---------- Document text

I was honored this past year when Sam Magavern, as Executive Director of Partnership for the Public Good, asked me if I would be interested in writing a handbook to assist Western New York residents better understand land use and zoning laws, and more effectively express their concerns about proposed projects or changes in land use laws.  When Sam approached me, I was well aware of how tirelessly PPG has worked to provide research and advocacy support to community groups and advocates to improve the quality of life and ensure justice throughout the Buffalo Niagara region.

I had some reservations (as I’ll address in a minute), but I took on the task, and PPG published the finished product earlier this week, entitled, “Land Use and Zoning Law:  A Citizen’s Guide.”  [You can also find the handbook here: environment-_land_use_and_zoning_law_a_citizens_guide ]

Although PPG generously attributes the writing of the guide to me, it was, in fact, a team effort.  The final version reflects the evenhandedness and editorial insight of Sam Magavern, as well as the “historic preservation” expertise of Jessie Fisher, Executive Director of Preservation Buffalo Niagara.  My sincere thanks to both.

Regarding my reservations, I realized that it would a struggle for me to overcome my skepticism of the zoning and land use process while organizing and drafting the handbook.  As I wrote in a July 2018 post following announcement of the Buffalo Billion-related conviction:

“Zoning, land use and construction decisions are made at what I view as the intersection of politics and greed.  It’s an unattractive and discouraging place to be if you believe that citizens deserve both an open and fair process, and government officials who truly strive to function lawfully and in a manner intended to benefit society as a whole.”

--------------------

# [Brief 1]
According to the zoning handbook post, who is the Executive Director of Preservation Buffalo Niagara?

---------- Records provided

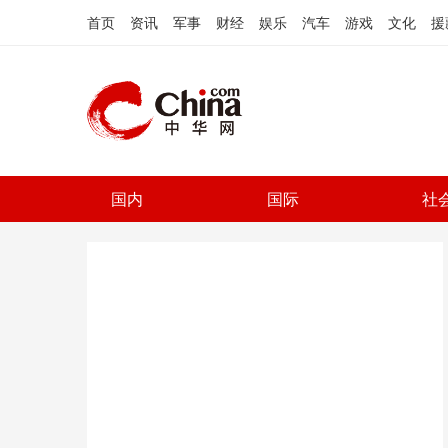
首页
资讯
军事
财经
娱乐
汽车
游戏
文化
援
国内
国际
社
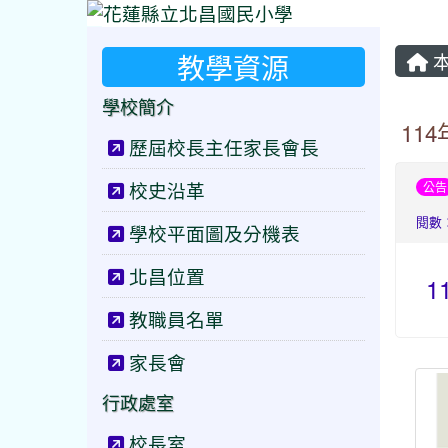
教學資源
本
學校簡介
11
歷屆校長主任家長會長
校史沿革
公告
閱數：
學校平面圖及分機表
北昌位置
1
教職員名單
家長會
行政處室
校長室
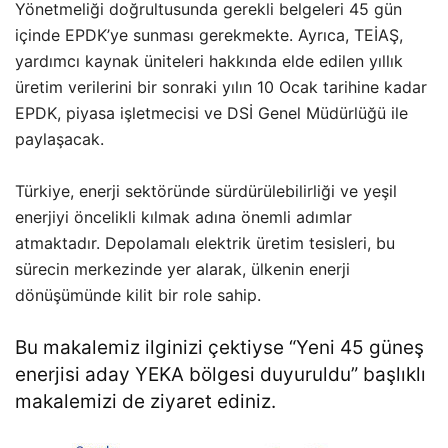
Yönetmeliği doğrultusunda gerekli belgeleri 45 gün
içinde EPDK’ye sunması gerekmekte. Ayrıca, TEİAŞ,
yardımcı kaynak üniteleri hakkında elde edilen yıllık
üretim verilerini bir sonraki yılın 10 Ocak tarihine kadar
EPDK, piyasa işletmecisi ve DSİ Genel Müdürlüğü ile
paylaşacak.
Türkiye, enerji sektöründe sürdürülebilirliği ve yeşil
enerjiyi öncelikli kılmak adına önemli adımlar
atmaktadır. Depolamalı elektrik üretim tesisleri, bu
sürecin merkezinde yer alarak, ülkenin enerji
dönüşümünde kilit bir role sahip.
Bu makalemiz ilginizi çektiyse “
Yeni 45 güneş
enerjisi aday YEKA bölgesi duyuruldu
” başlıklı
makalemizi de ziyaret ediniz.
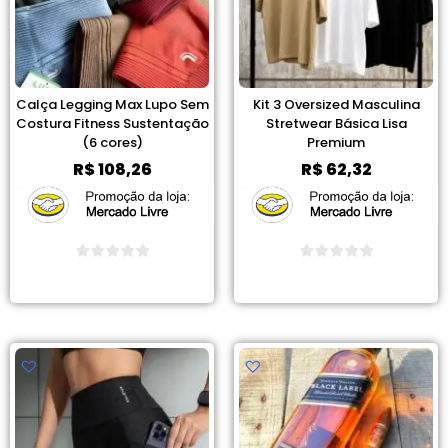
Calça Legging Max Lupo Sem
Kit 3 Oversized Masculina
Costura Fitness Sustentação
Stretwear Básica Lisa
(6 cores)
Premium
R$
108,26
R$
62,32
Ver Promoção
Ver Promoção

--------------------

# [Brief 2]
Please update the records from the line containing "Calça Legging Max Lupo Sem" through the end of the records, changing "Ver Promoção" to "Ver Oferta" and leaving everything else as it is.

# [Answer box 1]
Jessie Fisher

# [Answer box 2]
Calça Legging Max Lupo Sem
Kit 3 Oversized Masculina
Costura Fitness Sustentação
Stretwear Básica Lisa
(6 cores)
Premium
R$
108,26
R$
62,32
Ver Oferta
Ver Oferta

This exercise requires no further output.